PC reseller Virtual Communities will tap into the first-time PC buyer market with a laptop and Internet access bundle.
Launched last week, the deal includes an entry-level IBM ThinkPad laptop with tier-one Internet access from Primus, low-cost finance at 9.5 per cent fixed interest for three years, the choice of Lotus Notes or Microsoft Office software, delivery and installation from $19.99 per week. Non-members can expect to pay $20.99 for the Lotus Notes deal.
Formed in November 1999, Virtual Communities is a reseller for non-profit organisations including the ACTU, the Catholic and Anglican churches and the Industry Superannuation Fund. The consumer reseller offers discounted prices to the member groups, according to Ed Smith, Virtual Communities' director of operations.
While Smith regarded the local laptop market as generally "expensive", he said the bundle would have strong uptake among all entry-level PC users like students, seniors and workers with scant access to mobile computers through their employers. The deal offered a comprehensive, affordable and hassle-free computing solution, he added.
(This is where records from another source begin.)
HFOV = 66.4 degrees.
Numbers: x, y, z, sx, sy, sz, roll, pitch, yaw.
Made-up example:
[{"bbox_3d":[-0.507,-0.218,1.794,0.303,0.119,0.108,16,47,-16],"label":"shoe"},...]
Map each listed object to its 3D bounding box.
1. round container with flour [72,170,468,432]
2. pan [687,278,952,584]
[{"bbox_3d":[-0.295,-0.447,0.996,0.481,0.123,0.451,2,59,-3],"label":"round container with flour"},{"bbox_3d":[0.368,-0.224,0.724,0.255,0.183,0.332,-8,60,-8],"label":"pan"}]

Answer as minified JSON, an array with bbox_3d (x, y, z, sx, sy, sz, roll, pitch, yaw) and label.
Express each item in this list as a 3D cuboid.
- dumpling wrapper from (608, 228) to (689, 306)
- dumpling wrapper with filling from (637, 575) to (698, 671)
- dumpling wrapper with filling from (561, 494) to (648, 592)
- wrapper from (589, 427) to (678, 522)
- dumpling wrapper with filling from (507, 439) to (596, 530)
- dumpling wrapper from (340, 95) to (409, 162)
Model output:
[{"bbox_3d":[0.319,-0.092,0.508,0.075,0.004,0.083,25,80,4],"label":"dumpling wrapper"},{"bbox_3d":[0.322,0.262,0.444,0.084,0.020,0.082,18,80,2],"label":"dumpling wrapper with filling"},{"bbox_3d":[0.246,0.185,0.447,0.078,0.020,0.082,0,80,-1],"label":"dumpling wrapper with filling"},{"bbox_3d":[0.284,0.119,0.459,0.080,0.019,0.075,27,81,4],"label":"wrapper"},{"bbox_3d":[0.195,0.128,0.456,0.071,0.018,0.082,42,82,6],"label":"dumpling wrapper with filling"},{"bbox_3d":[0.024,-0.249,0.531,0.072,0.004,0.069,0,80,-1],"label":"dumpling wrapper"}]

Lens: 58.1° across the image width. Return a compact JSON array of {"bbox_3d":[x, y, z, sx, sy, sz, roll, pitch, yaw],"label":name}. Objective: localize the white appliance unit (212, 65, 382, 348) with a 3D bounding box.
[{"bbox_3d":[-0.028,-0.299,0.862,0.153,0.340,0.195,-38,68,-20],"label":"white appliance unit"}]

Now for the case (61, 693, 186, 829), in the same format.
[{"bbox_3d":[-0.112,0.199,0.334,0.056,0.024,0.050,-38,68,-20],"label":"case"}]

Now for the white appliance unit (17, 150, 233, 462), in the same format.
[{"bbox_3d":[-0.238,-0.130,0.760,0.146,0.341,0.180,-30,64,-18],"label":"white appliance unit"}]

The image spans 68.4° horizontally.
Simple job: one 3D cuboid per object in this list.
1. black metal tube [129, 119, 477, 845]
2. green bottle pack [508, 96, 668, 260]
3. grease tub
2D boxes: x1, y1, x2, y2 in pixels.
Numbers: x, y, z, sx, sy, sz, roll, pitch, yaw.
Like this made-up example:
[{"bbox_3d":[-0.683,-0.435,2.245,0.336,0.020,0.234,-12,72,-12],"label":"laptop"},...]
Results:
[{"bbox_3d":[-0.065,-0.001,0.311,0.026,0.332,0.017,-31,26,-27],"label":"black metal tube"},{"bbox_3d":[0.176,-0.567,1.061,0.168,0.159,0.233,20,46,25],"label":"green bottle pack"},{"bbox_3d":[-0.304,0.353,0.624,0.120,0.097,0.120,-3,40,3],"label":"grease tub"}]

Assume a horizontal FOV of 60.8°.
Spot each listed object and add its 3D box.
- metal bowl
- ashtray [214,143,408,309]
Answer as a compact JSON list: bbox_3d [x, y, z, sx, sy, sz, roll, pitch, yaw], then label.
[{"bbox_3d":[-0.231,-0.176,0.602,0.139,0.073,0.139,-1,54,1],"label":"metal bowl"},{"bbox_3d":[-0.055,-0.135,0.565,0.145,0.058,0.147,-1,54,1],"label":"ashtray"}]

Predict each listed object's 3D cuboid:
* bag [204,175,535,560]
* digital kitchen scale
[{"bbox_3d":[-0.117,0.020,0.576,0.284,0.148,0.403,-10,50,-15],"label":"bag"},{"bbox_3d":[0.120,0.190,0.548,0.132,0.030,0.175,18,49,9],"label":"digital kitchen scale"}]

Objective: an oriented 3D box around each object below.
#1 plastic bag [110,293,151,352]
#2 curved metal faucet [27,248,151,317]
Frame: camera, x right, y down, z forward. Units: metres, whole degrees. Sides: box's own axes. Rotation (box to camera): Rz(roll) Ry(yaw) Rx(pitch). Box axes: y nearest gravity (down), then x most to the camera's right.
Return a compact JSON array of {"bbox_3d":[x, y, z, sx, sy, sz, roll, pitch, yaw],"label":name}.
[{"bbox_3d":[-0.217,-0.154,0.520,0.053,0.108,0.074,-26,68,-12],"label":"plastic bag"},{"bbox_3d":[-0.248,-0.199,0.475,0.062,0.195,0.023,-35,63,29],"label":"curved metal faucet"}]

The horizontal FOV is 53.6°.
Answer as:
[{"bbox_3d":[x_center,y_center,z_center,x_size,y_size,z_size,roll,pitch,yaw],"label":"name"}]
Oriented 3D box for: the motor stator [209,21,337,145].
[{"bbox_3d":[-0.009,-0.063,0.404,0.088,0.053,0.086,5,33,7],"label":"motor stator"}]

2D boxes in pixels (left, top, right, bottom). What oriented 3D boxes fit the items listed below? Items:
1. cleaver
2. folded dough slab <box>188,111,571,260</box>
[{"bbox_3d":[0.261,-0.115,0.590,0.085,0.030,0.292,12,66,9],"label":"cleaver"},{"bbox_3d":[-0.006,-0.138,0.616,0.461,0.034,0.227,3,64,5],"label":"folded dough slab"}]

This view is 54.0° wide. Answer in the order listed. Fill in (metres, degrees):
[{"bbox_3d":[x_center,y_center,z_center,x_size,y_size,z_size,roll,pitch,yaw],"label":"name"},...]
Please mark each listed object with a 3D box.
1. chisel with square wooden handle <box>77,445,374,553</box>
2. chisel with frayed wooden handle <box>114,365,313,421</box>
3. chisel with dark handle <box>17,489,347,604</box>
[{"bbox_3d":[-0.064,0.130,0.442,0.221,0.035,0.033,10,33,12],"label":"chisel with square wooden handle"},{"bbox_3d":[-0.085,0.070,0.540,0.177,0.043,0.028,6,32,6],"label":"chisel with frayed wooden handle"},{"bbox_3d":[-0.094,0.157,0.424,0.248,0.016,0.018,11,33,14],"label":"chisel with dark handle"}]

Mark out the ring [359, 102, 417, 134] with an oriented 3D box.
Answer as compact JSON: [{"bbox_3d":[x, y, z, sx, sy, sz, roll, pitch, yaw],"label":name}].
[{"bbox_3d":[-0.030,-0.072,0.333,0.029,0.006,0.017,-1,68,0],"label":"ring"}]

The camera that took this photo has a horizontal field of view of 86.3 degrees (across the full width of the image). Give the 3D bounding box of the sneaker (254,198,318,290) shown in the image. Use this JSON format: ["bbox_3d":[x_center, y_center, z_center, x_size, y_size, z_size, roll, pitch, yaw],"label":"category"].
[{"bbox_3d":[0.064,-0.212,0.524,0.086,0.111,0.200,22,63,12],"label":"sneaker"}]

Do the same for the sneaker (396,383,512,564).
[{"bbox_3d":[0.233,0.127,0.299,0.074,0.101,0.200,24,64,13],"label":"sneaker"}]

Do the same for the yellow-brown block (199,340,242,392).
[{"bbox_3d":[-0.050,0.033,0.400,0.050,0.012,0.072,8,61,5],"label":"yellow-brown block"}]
Smith declined to provide a profit forecast on the deal for the next year, but said the low-end consumer and corporate PC business was strong in Australia. Virtual Communities has sold 35,000 PC units thus far under the IBM laptop deal.
The bundle was not aimed at down-playing its desktop PC bundle, launched in February this year, Smith added. The PC industry had a social responsibility to foster more equal consumer access to computers, he asserted. "Australia has to address a fundamental issue," he mused. "Are we going to let 50 per cent of people not experience the social or economic benefits of the Web . . . and end up a divided country with people with no opportunities to be knowledge workers?"